# Entries provided:
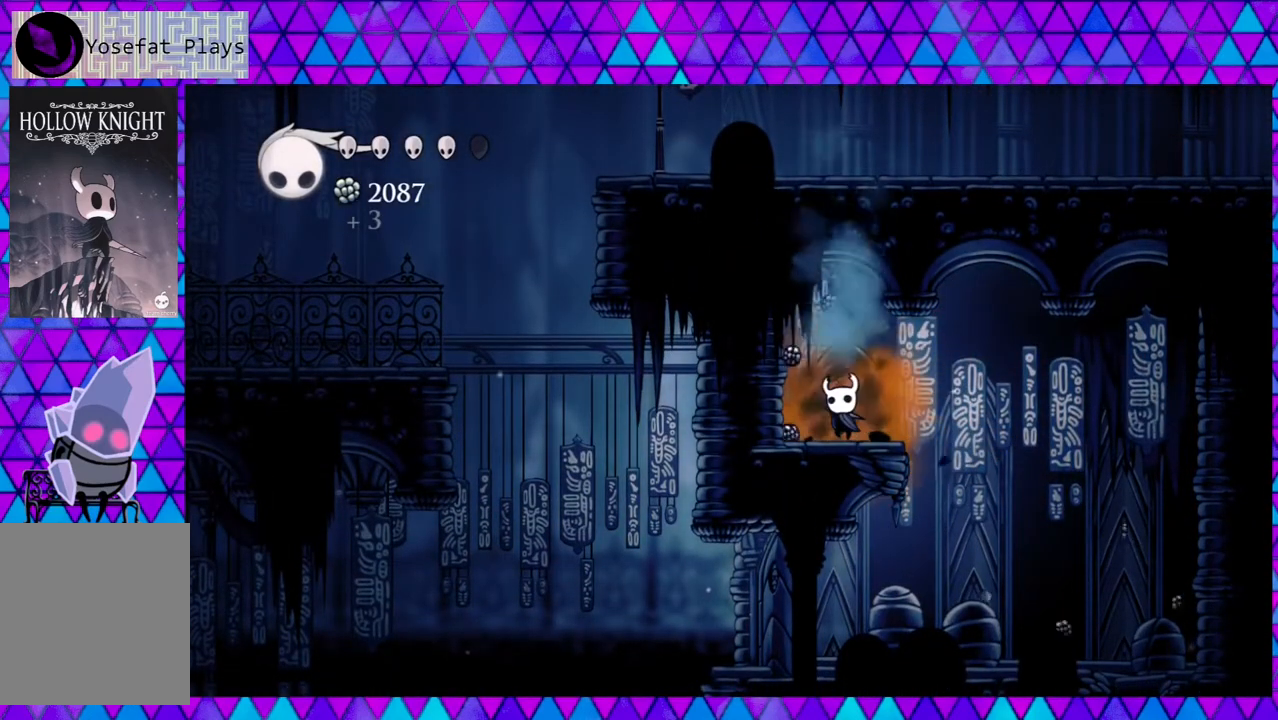
{"buttons": ["DPAD_UP"], "left_stick": "center", "right_stick": "center", "events": [[17, "Y", "down"], [133, "Y", "up"], [183, "Y", "down"], [317, "Y", "up"], [383, "Y", "down"], [467, "Y", "up"]]}
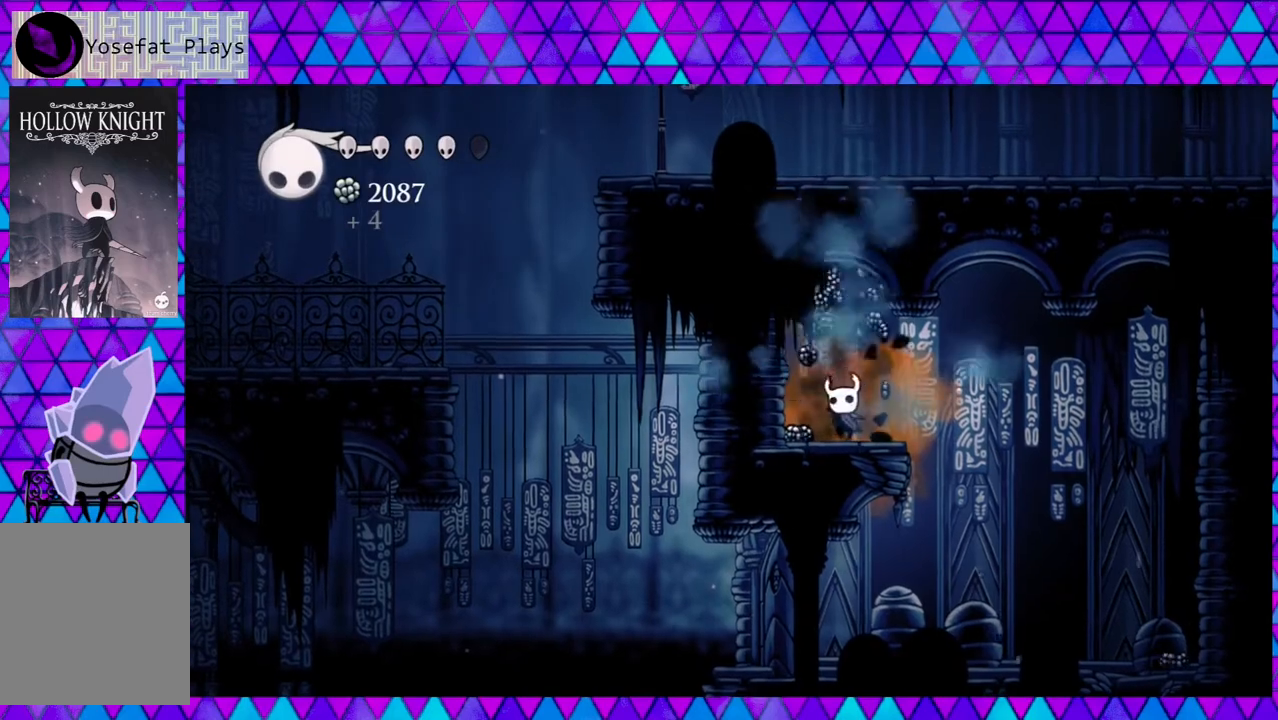
{"buttons": ["DPAD_LEFT"], "left_stick": "center", "right_stick": "center", "events": [[50, "Y", "down"], [183, "Y", "up"], [217, "Y", "down"], [317, "Y", "up"], [350, "DPAD_LEFT", "down"], [383, "DPAD_UP", "up"]]}
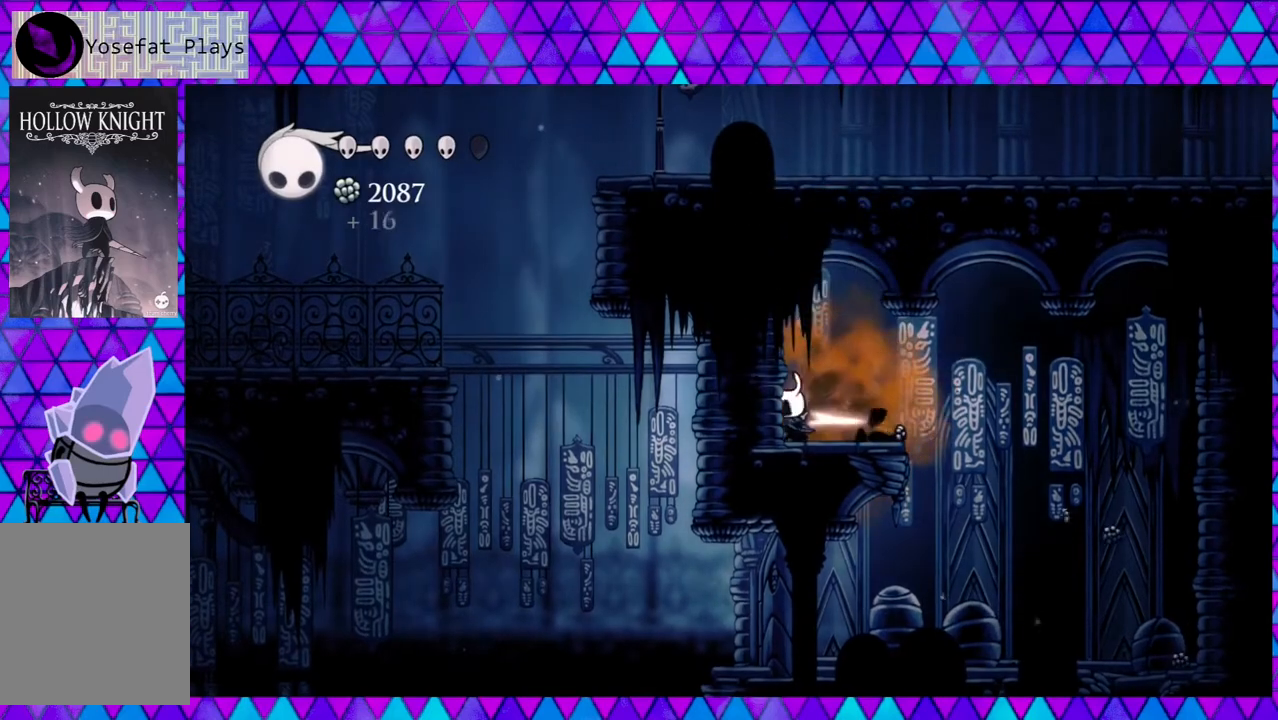
{"buttons": ["DPAD_RIGHT"], "left_stick": "center", "right_stick": "center", "events": [[233, "DPAD_LEFT", "up"], [317, "DPAD_RIGHT", "down"]]}
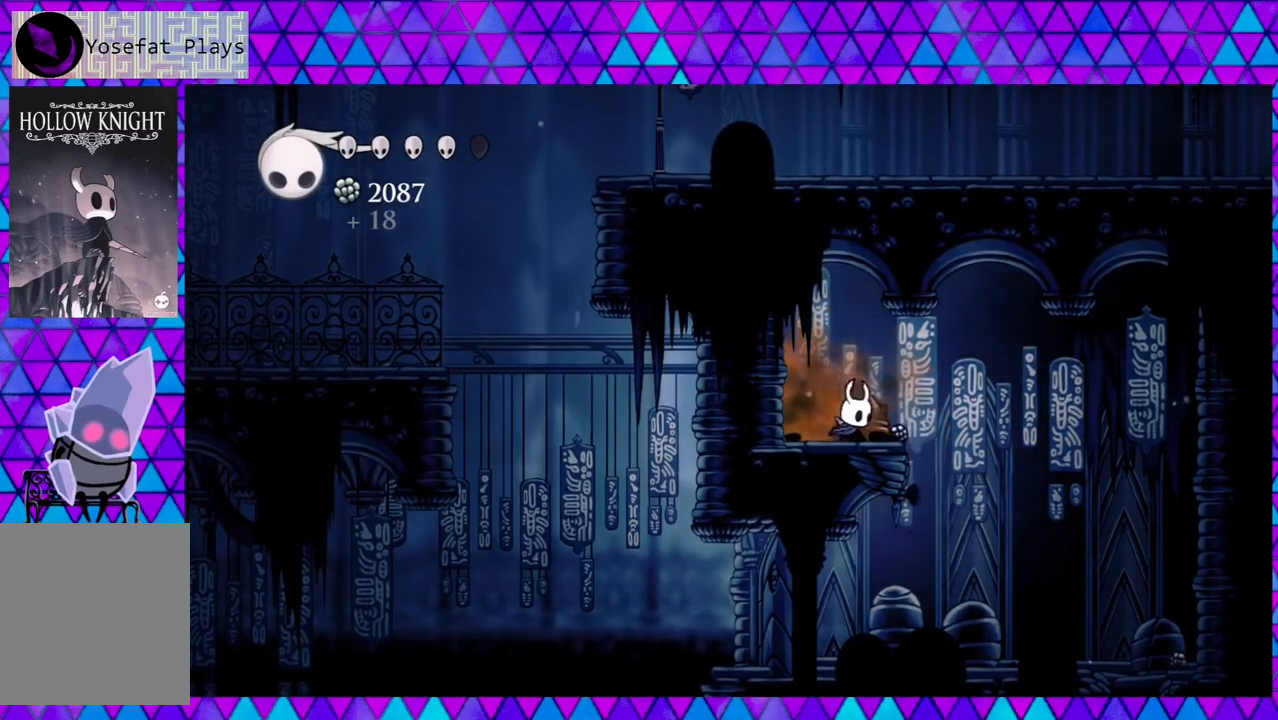
{"buttons": ["DPAD_RIGHT"], "left_stick": "center", "right_stick": "center", "events": []}
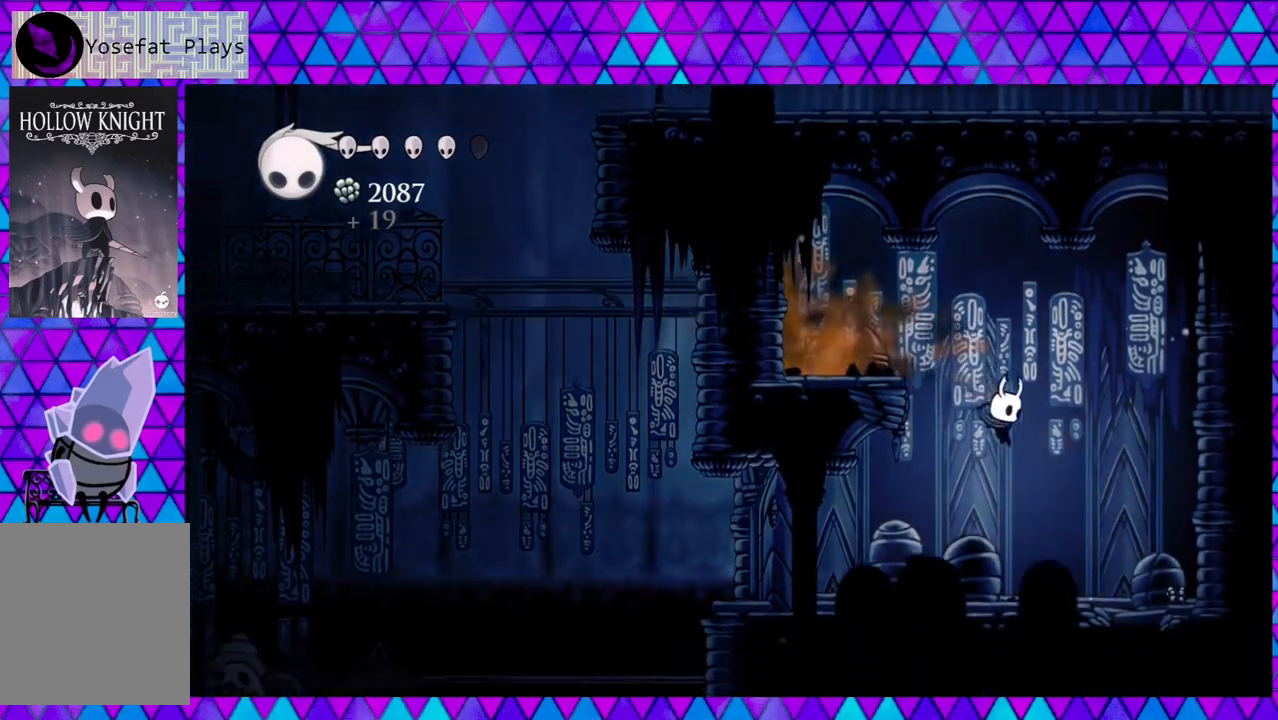
{"buttons": ["DPAD_RIGHT"], "left_stick": "center", "right_stick": "center", "events": [[17, "B", "down"], [133, "B", "up"]]}
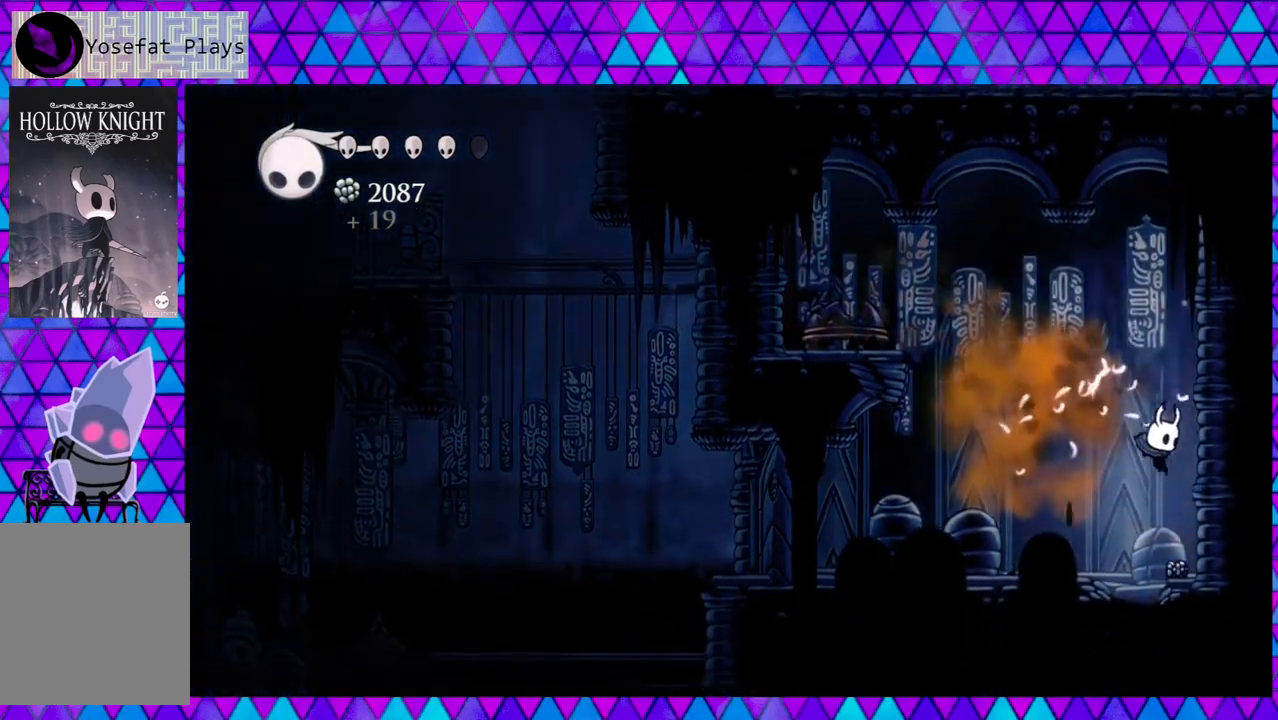
{"buttons": ["DPAD_LEFT"], "left_stick": "center", "right_stick": "center", "events": [[267, "DPAD_RIGHT", "up"], [317, "DPAD_LEFT", "down"]]}
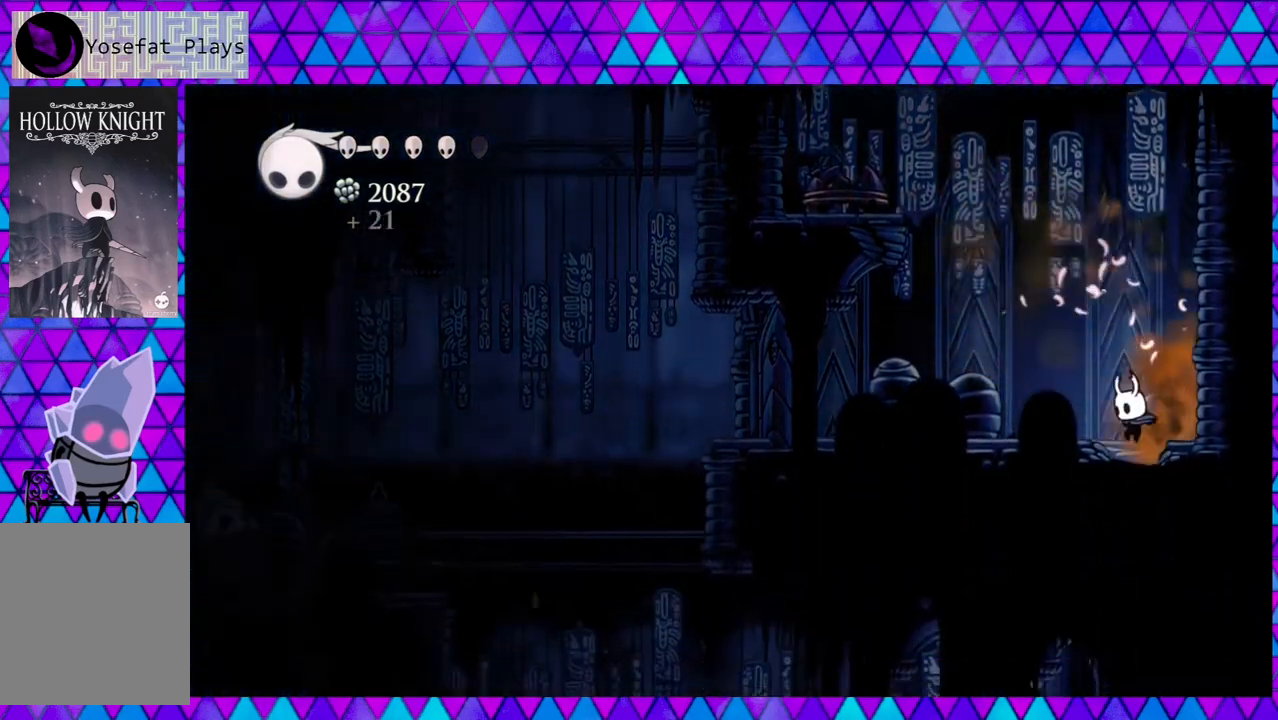
{"buttons": [], "left_stick": "center", "right_stick": "center", "events": [[67, "DPAD_LEFT", "up"]]}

# What is needed:
Exact copy, no pictures: reproduce every entry shown above.

# Solution for this exercise:
{"buttons": ["DPAD_UP"], "left_stick": "center", "right_stick": "center", "events": [[17, "Y", "down"], [133, "Y", "up"], [183, "Y", "down"], [317, "Y", "up"], [383, "Y", "down"], [467, "Y", "up"]]}
{"buttons": ["DPAD_LEFT"], "left_stick": "center", "right_stick": "center", "events": [[50, "Y", "down"], [183, "Y", "up"], [217, "Y", "down"], [317, "Y", "up"], [350, "DPAD_LEFT", "down"], [383, "DPAD_UP", "up"]]}
{"buttons": ["DPAD_RIGHT"], "left_stick": "center", "right_stick": "center", "events": [[233, "DPAD_LEFT", "up"], [317, "DPAD_RIGHT", "down"]]}
{"buttons": ["DPAD_RIGHT"], "left_stick": "center", "right_stick": "center", "events": []}
{"buttons": ["DPAD_RIGHT"], "left_stick": "center", "right_stick": "center", "events": [[17, "B", "down"], [133, "B", "up"]]}
{"buttons": ["DPAD_LEFT"], "left_stick": "center", "right_stick": "center", "events": [[267, "DPAD_RIGHT", "up"], [317, "DPAD_LEFT", "down"]]}
{"buttons": [], "left_stick": "center", "right_stick": "center", "events": [[67, "DPAD_LEFT", "up"]]}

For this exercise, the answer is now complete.